We’ve all been devastated by the ongoing bushfire crisis on Australia’s east coast. As the fires continue, the country’s volunteer fire and rescue service continues to play a crucial role, descending on Queensland, New South Wales and Victoria to help the firefighting effort. 

The scale of Volunteer Fire and Rescue is staggering, and often underestimated. It’s the biggest volunteer fire service in the world, with more than 70,000 members nationally, across 2,000 local brigades. And on many occasions, it’s these volunteers that are the first responders to scrub blazes, home fires and road accidents.

One of those stations is in Kalamunda. And Ken O’Reilly knows it well. Today he’s the Volunteer Fire and Rescue Service WA Executive Officer. But nearly three decades ago, he first signed up as a volunteer at Kalamunda.

“I was 21 years old at the time and I’ve been involved ever since. It’s total volunteer here. We’re made up of 39 volunteers and we look after the entire Kalamunda area, which is consists of 30,000 dwellings and 6,000 people. We just had our 60th anniversary last year too. We turn out to all sorts of fires and incidents from road crash rescue, to property fires, to scrub fires and bushfires. We’d average around 150 to 200 calls a year. We’re on call 24/7.”

So in a time when we’re all busier than ever, who is it that puts up their hand to help out? And what is it that drives them to sign up, train and put their own safety at risk? Ken says there’s no one answer to that question, and it’s that diversity that adds to their tight-knit community.

“I don’t think there’s any one demographic that describes everybody that gets involved. We’ve got teachers, engineers, telco workers, gutter cleaners, FIFO workers, students, stay at home mums – it’s everyone. If we’ve got a volunteer firefighter for more than three years, then they will stay for life. They get involved, they get the training, and they feel part of it and they are in for life.

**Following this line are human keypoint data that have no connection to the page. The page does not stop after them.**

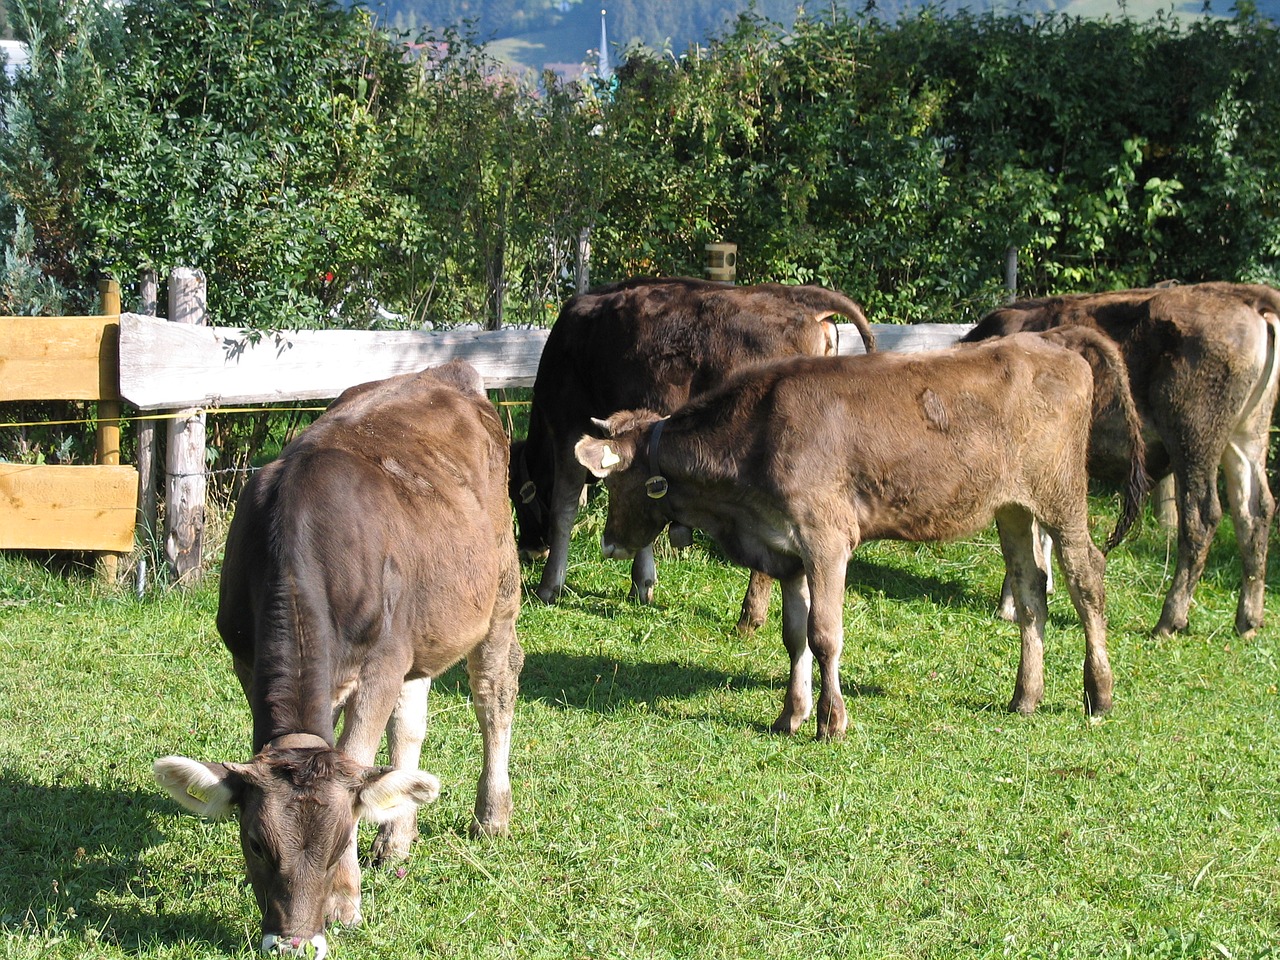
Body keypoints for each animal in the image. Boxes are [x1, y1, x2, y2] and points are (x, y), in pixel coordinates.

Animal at [152, 363, 522, 960]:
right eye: (255, 843)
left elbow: (355, 756)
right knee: (410, 726)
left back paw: (491, 816)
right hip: (415, 631)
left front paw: (346, 898)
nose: (293, 943)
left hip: (500, 589)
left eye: (342, 836)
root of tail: (449, 371)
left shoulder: (380, 662)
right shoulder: (247, 658)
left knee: (495, 692)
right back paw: (396, 839)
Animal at [514, 273, 875, 624]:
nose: (528, 551)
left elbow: (563, 509)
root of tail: (801, 300)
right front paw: (642, 585)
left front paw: (549, 586)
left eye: (516, 497)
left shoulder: (568, 425)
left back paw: (749, 616)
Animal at [576, 335, 1146, 742]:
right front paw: (791, 714)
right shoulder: (786, 549)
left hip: (1060, 495)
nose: (608, 543)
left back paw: (1099, 693)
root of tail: (1055, 345)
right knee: (1031, 590)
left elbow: (825, 634)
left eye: (614, 482)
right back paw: (1025, 696)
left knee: (1086, 576)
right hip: (1012, 507)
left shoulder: (826, 539)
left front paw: (832, 722)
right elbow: (794, 636)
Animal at [962, 280, 1280, 640]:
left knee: (1202, 517)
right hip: (1247, 435)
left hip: (1193, 436)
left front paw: (1010, 604)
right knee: (1254, 511)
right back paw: (1248, 620)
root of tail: (1244, 295)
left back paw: (1170, 619)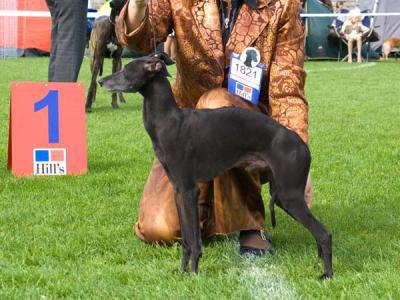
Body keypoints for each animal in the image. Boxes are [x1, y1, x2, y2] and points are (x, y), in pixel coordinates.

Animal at [100, 53, 334, 278]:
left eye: (126, 70)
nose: (101, 80)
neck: (169, 121)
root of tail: (302, 145)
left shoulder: (189, 190)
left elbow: (194, 239)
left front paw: (193, 273)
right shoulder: (178, 191)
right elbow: (186, 239)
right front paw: (182, 271)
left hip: (290, 195)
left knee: (324, 234)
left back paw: (327, 274)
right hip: (283, 195)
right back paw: (319, 264)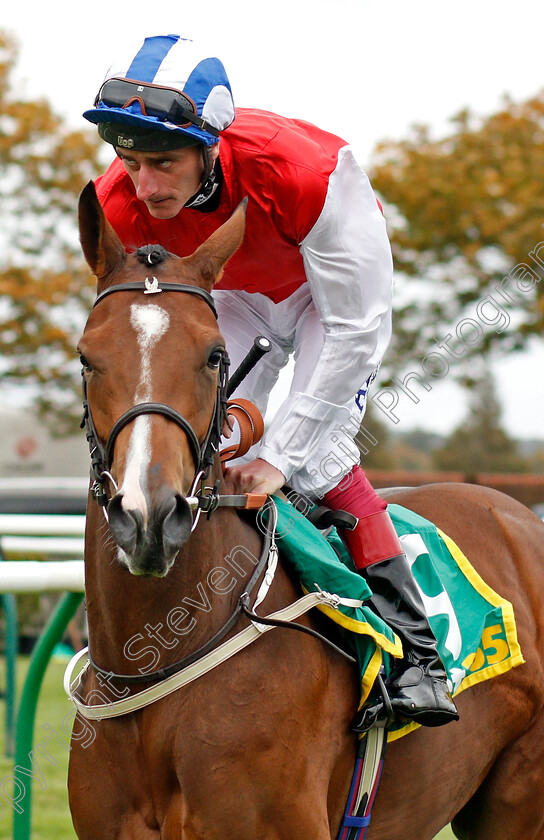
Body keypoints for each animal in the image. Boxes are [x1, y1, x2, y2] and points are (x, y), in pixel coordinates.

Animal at [68, 180, 544, 836]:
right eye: (87, 357)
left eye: (214, 356)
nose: (149, 517)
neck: (156, 663)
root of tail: (517, 514)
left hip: (517, 798)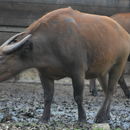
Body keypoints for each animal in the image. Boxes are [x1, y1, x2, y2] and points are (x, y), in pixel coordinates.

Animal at [0, 7, 130, 122]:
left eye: (1, 58)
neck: (50, 43)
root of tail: (124, 33)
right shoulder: (44, 74)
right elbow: (48, 97)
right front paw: (44, 118)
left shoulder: (78, 72)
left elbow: (78, 96)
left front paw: (82, 119)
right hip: (102, 71)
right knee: (107, 91)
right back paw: (106, 116)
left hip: (119, 65)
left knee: (111, 89)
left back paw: (100, 117)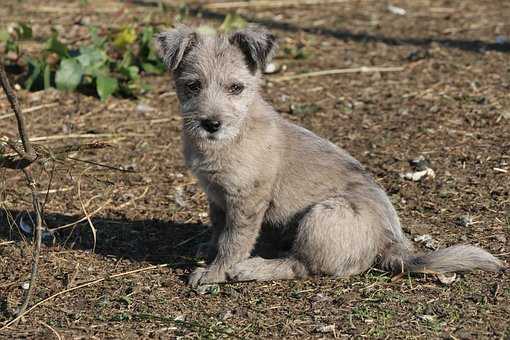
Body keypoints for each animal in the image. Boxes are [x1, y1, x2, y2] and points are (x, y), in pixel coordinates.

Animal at [154, 24, 502, 286]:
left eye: (236, 88)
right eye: (193, 86)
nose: (211, 124)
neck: (232, 137)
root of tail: (391, 245)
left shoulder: (247, 200)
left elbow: (233, 241)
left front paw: (216, 271)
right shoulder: (216, 195)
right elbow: (218, 228)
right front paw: (208, 250)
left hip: (322, 216)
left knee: (300, 265)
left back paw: (253, 268)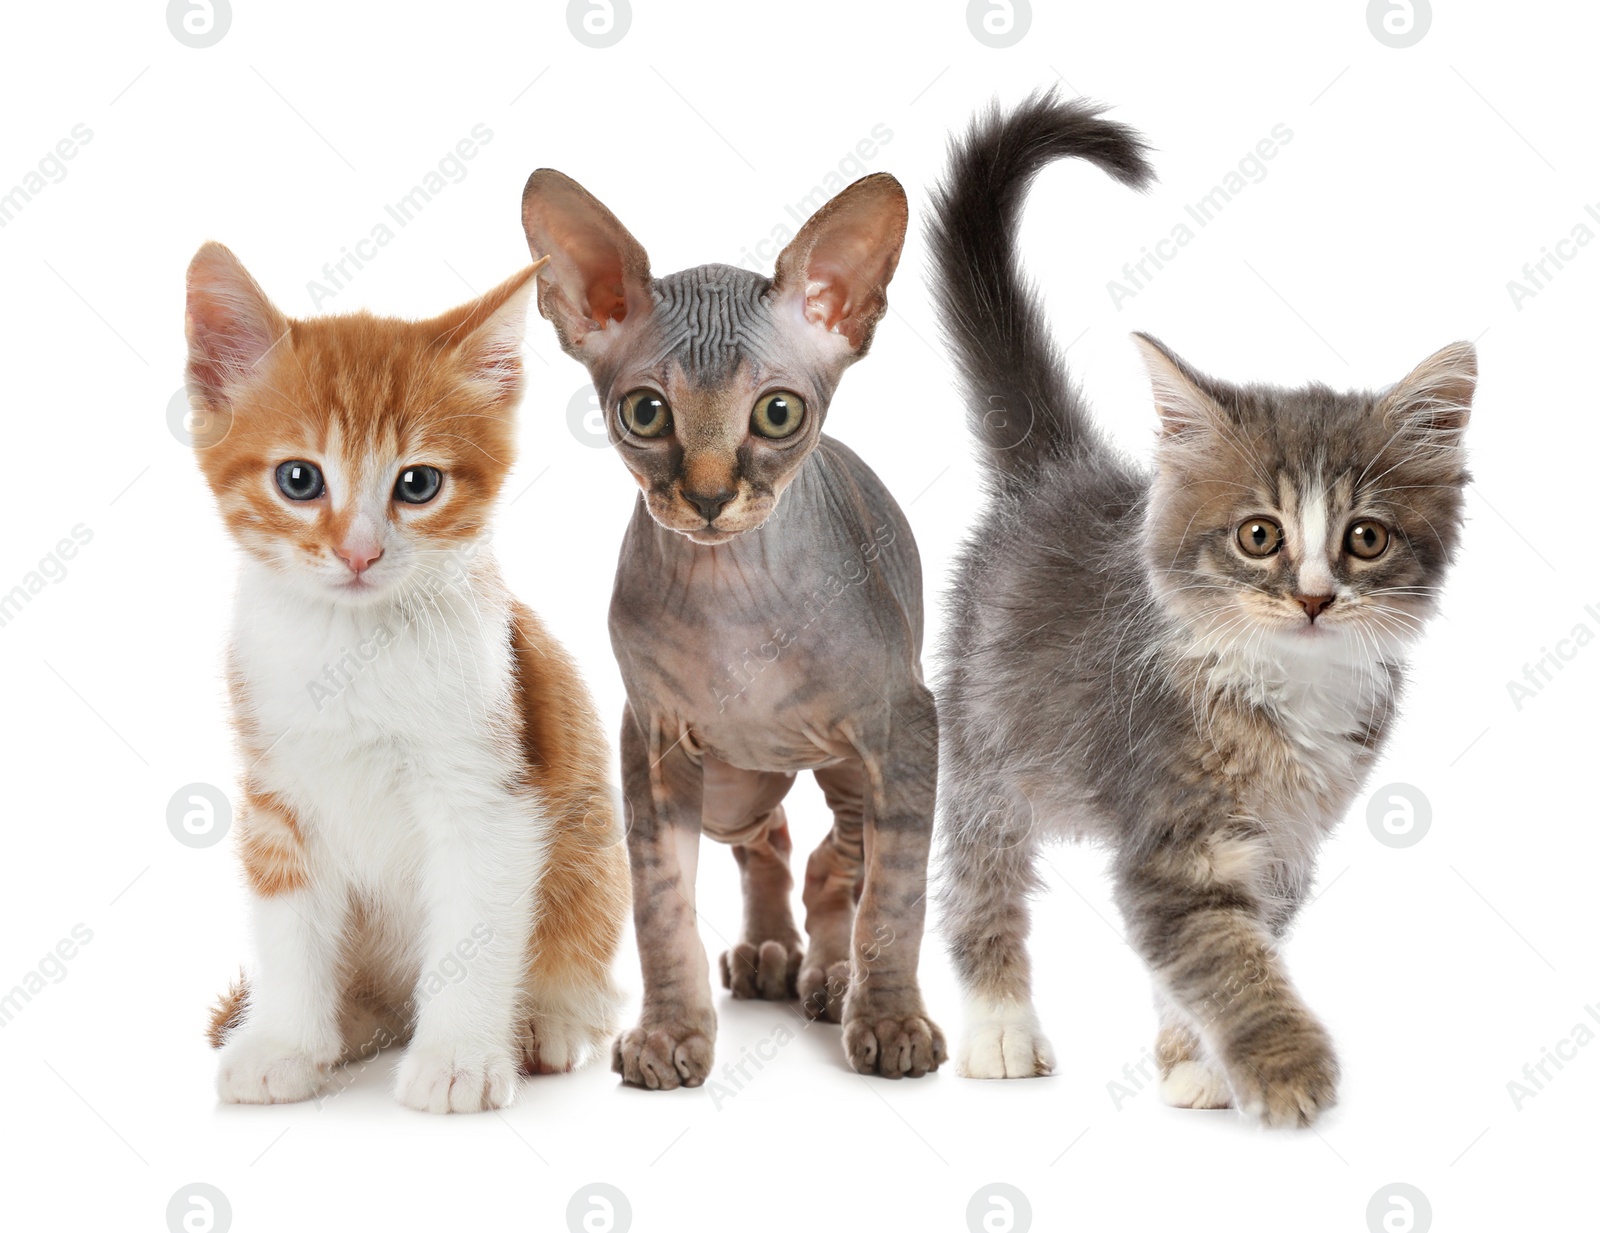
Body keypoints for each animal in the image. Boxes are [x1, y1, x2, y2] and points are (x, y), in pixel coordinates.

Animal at [188, 246, 630, 1113]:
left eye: (418, 484)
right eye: (299, 479)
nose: (359, 551)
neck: (352, 649)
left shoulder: (490, 792)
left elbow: (474, 929)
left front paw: (459, 1057)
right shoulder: (277, 794)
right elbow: (290, 923)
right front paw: (285, 1041)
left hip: (594, 855)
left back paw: (548, 1024)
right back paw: (349, 1023)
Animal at [524, 168, 940, 1087]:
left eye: (777, 413)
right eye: (646, 413)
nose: (710, 497)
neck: (735, 607)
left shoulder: (905, 730)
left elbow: (894, 898)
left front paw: (890, 1018)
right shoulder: (651, 741)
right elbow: (660, 906)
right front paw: (670, 1034)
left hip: (850, 769)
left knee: (837, 863)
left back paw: (829, 974)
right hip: (730, 785)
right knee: (775, 839)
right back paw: (770, 953)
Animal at [934, 91, 1478, 1125]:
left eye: (1365, 539)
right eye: (1260, 535)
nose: (1313, 598)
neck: (1288, 687)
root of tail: (1057, 475)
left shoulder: (1287, 842)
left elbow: (1219, 950)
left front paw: (1197, 1062)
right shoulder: (1172, 832)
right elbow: (1227, 957)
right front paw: (1285, 1068)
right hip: (987, 735)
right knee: (980, 867)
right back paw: (997, 1024)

“We have Christmas parties, we have fundraisers and we’re heavily involved in community. Family is strong… we’ve had a 17 year old that’s just joined, and his father was a member so it’s in the blood.

“You’re part of the family and are welcome anywhere you go. You know that when that phone goes off, you know someone needs help.”

And over the last few months, that help has been needed on the east coast. Kalamunda has sent four volunteers to help fight the bushfires, joining others from all over the country.

“We had several taskforces that we were involved in. I was one of those that went over to Queensland fighting the fires. We were told we were there for mop up work, but there was much more to it than that. We spent the next five days, 15 hours a day helping the guys out there because they were just exhausted. The generosity of the Queensland people was amazing. At the end of the day, no one let you buy a beer. The locals were quick to shout you to say thanks.”

And ALBY is proud to shout the Volunteer Fire and Rescue Service WA as well. The Service is the January recipient of the $1000 Alby Made Community Arts grant. The funds will be used for much needed equipment and gear at local stations.